Action item a - Using the savanna restoration article, say whether each statement agrees with it: (i) Snake River Farm lies in the Anoka Sand Plain of Central Minnesota; (ii) the article reports on ongoing work using text and video; (iii) the first listed method for restoring overgrown woodlands is controlled burning. For each, answer yes or no and quote the words from the article that decide it.

Savanna Restoration: A Multiyear Project

Tom Barthel

By Tom Barthel • Snake River Farm

Editor’s Note: Tom Barthel is a longtime SFA member and owner/operator at Snake River Farm in Becker, Minn. A stalwart sustainable farmer and soil health expert, Tom writes often for his farm website and has shared the following article with SFA. You can get in touch with Tom by emailing him at or visit his Facebook page.

On the assumption that it will be helpful, I have repeated some introductory information from previous writings. To see the previous articles, click the links at right.

In this article I will report on ongoing work and progress, using text and photos. The goal of this work is to restore savanna areas to our Snake River Farm in the Anoka Sand Plain of Central Minnesota.

The purpose of savanna restoration is to improve the general health of the biome, including soil, water, microorganisms, insects, wildlife, plants and farm animals. The method of restoring these overgrown woodlands includes:

  1. Severe, selective thinning.

Saved data entries:
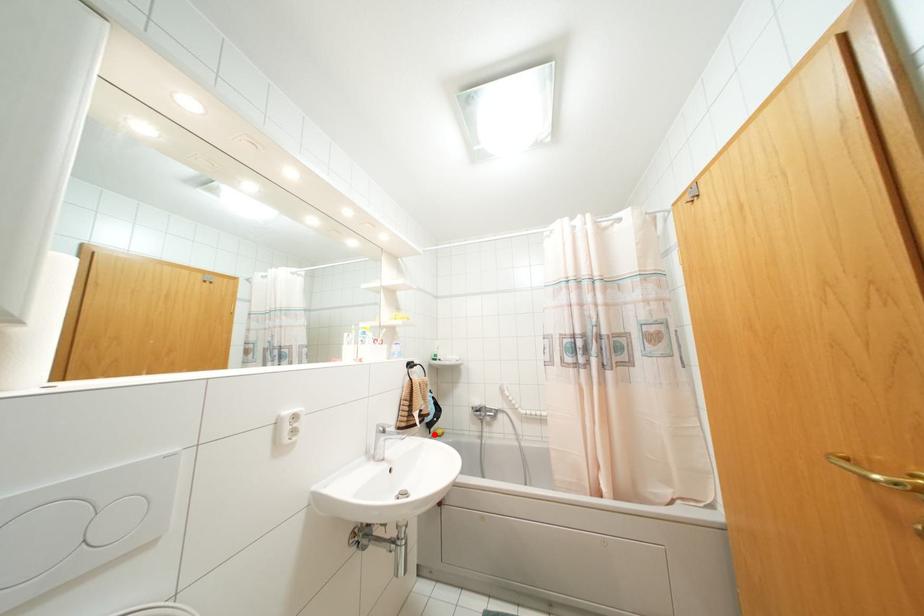
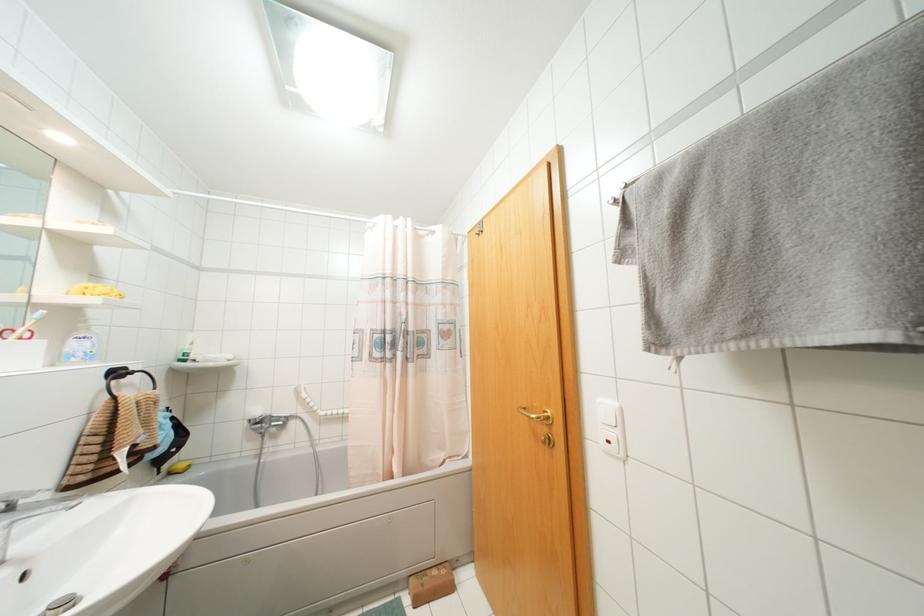
Where in the second image is the point corresponding to the highlighted location from the first image?

(169, 472)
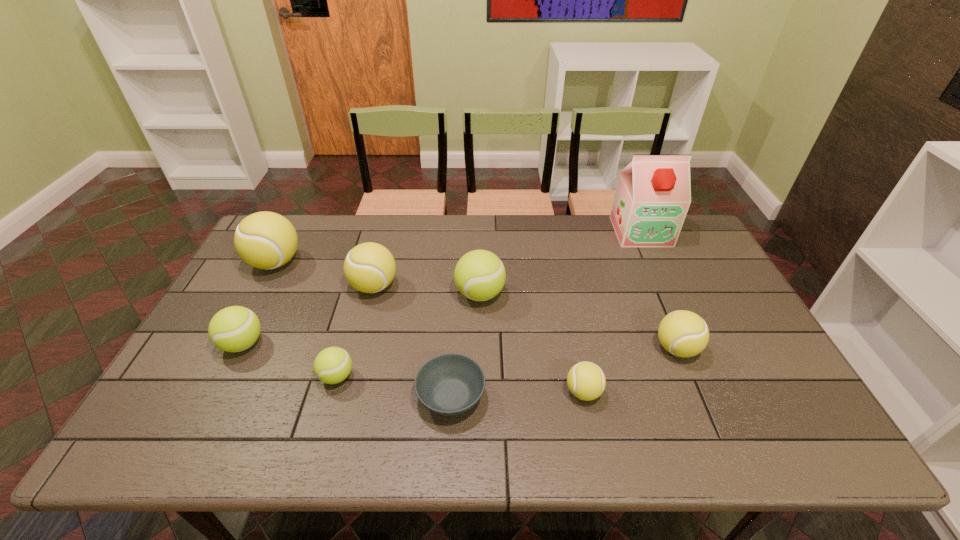
Where is `green tennis ball that is the third closest to the rightmost yellow tennis ball`? Image resolution: width=960 pixels, height=540 pixels. green tennis ball that is the third closest to the rightmost yellow tennis ball is located at coordinates (233, 329).

Identify the location of green tennis ball that stands as the second closest to the second tallest object. (332, 365).

Identify the location of free spot that satisfies the following two spatial constraints: 1. on the front side of the leftmost green tennis ball; 2. on the left side of the leftmost yellow tennis ball. The height and width of the screenshot is (540, 960). (232, 344).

Action item b - Reproduce word for word the saved data entries from the start of the entries through the line that contains "coordinates (233, 329).", including that line. Leave the pictures out of your answer.

Exercise result a -
(i) Yes: "to restore savanna areas to our Snake River Farm in the Anoka Sand Plain of Central Minnesota."
(ii) No: "I will report on ongoing work and progress, using text and photos."
(iii) No: "Severe, selective thinning."

Exercise result b -
Where in the second image is the point corresponding to the highlighted location from the first image?

(169, 472)
Where is `green tennis ball that is the third closest to the rightmost yellow tennis ball`? Image resolution: width=960 pixels, height=540 pixels. green tennis ball that is the third closest to the rightmost yellow tennis ball is located at coordinates (233, 329).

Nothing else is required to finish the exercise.